The application for insurance, an exhibit to the plaintiff's complaint, shows that the applicant was a known diabetic since 1952 and had taken insulin daily for two years previously. Another exhibit to plaintiff's complaint is a communication from the Company to the soliciting agent of the Company, dated 2-6-62, as follows:
"Please have the attached diabetic questionaire completed by attending physician at applicants expense for minimum Table F (250%) rating. If the questionaire is completed, please secure a home office specimen."

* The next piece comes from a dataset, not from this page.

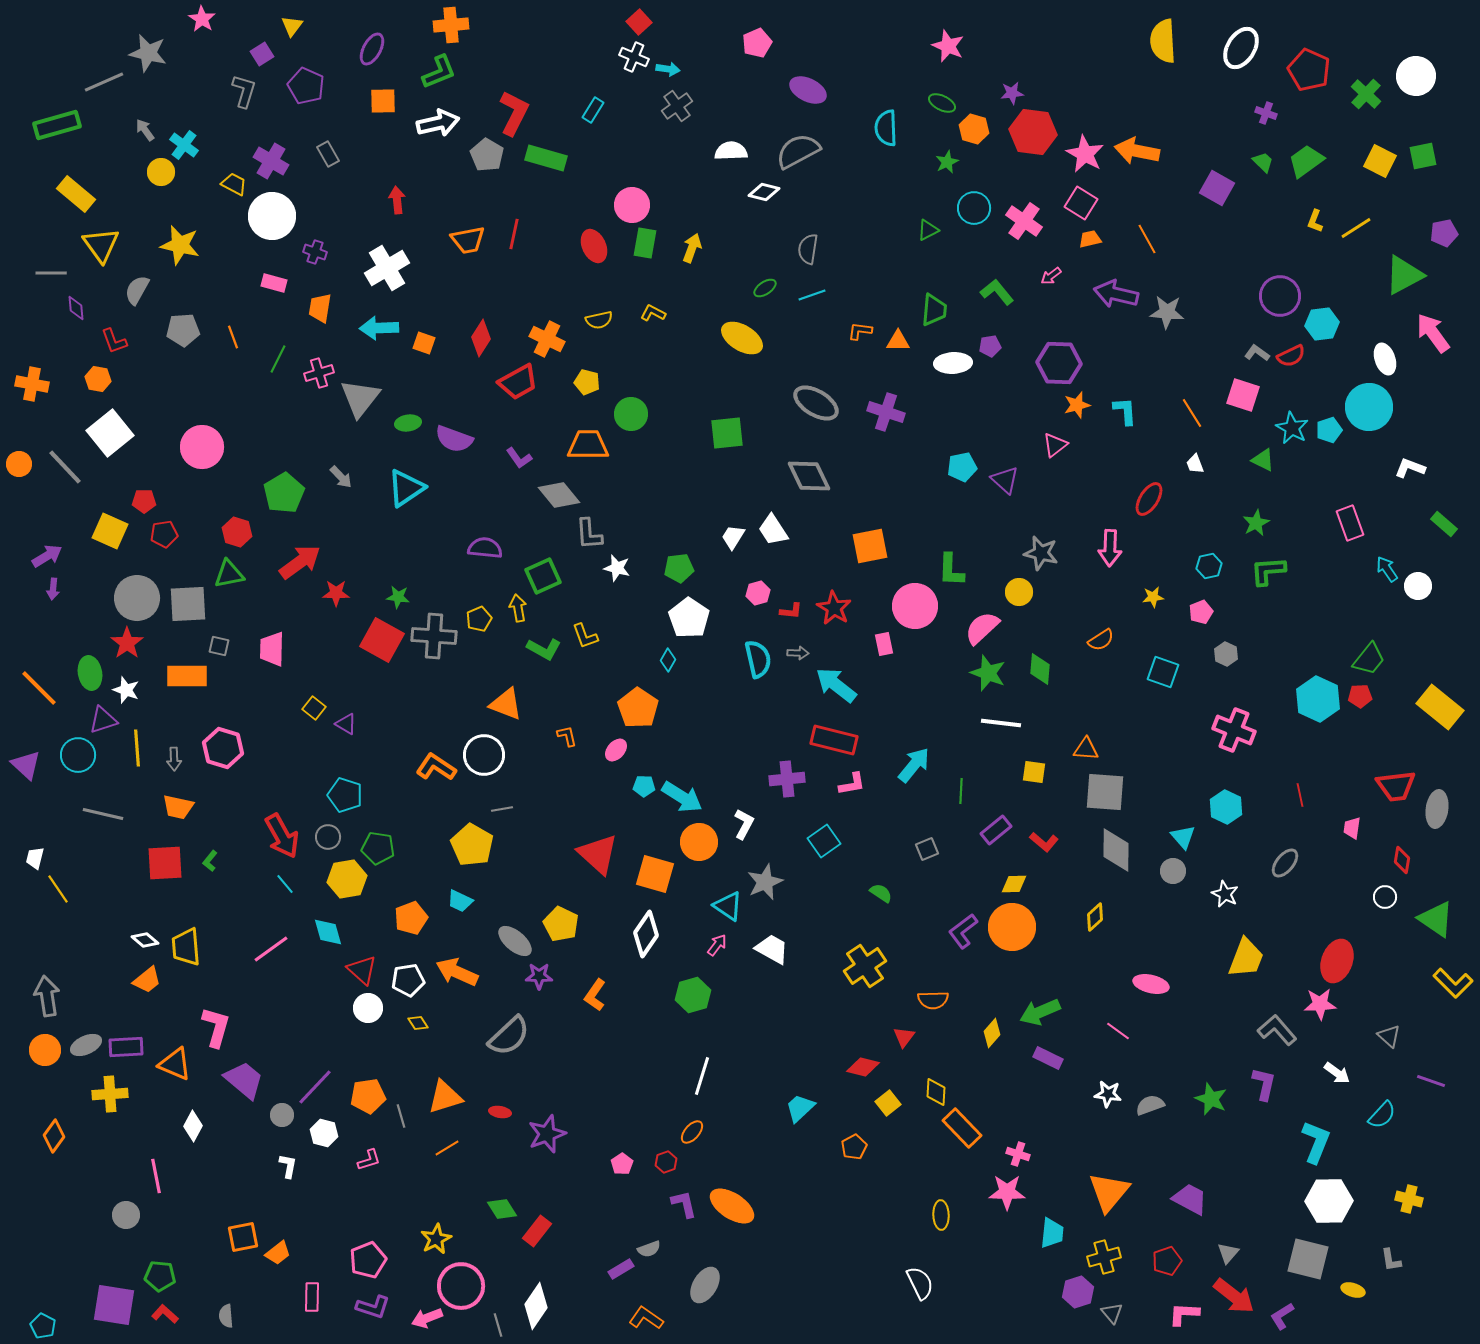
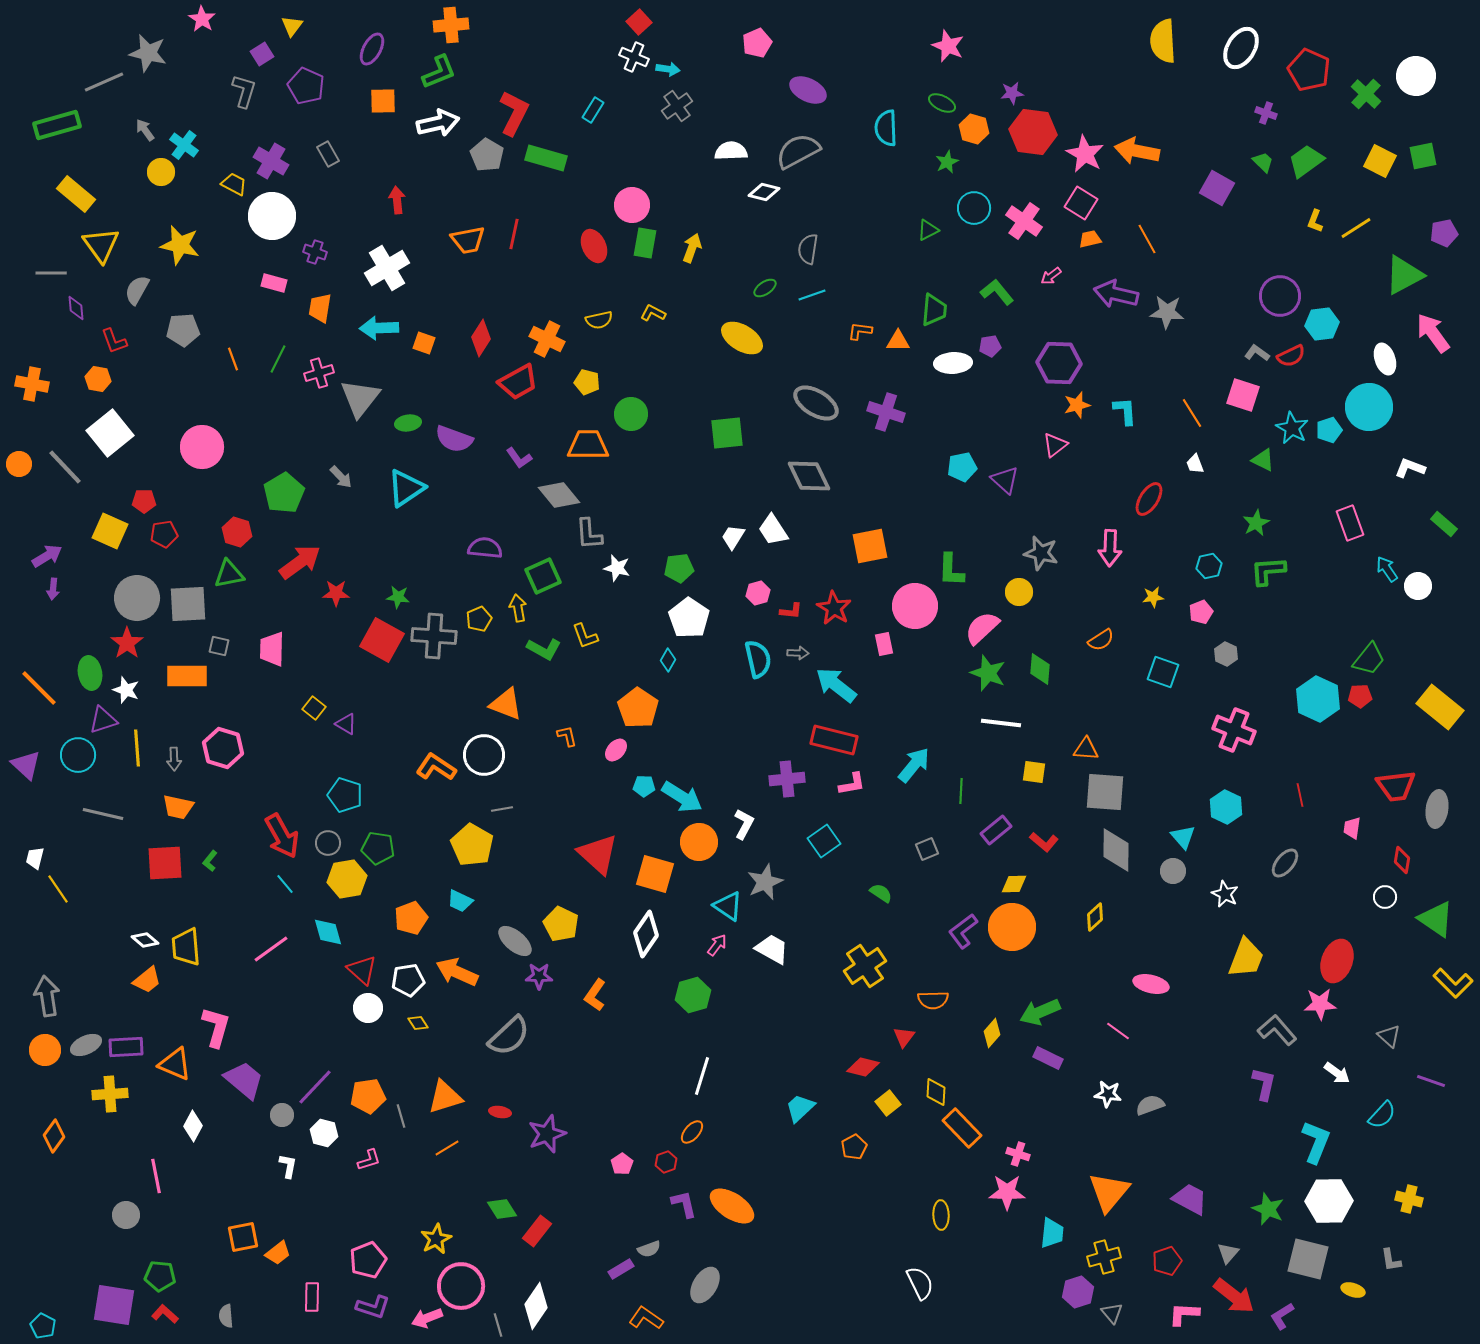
orange line at (233, 337): moved 22 px down
gray circle at (328, 837): moved 6 px down
green star at (1211, 1099): moved 57 px right, 110 px down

It appears that the Company-appellee never became obligated since the application was not accepted; the policy was not issued; it does not appear that the duly authorized officers of the Company at its home office were satisfied that the proposed insured was acceptable at the premium stated in the application; the applicant was not in good health at the time of the application; and the Company has done nothing to waive any of the specified terms of the conditional receipt.
Affirmed.
SHANNON, Acting C.J., and WHITE, J., concur.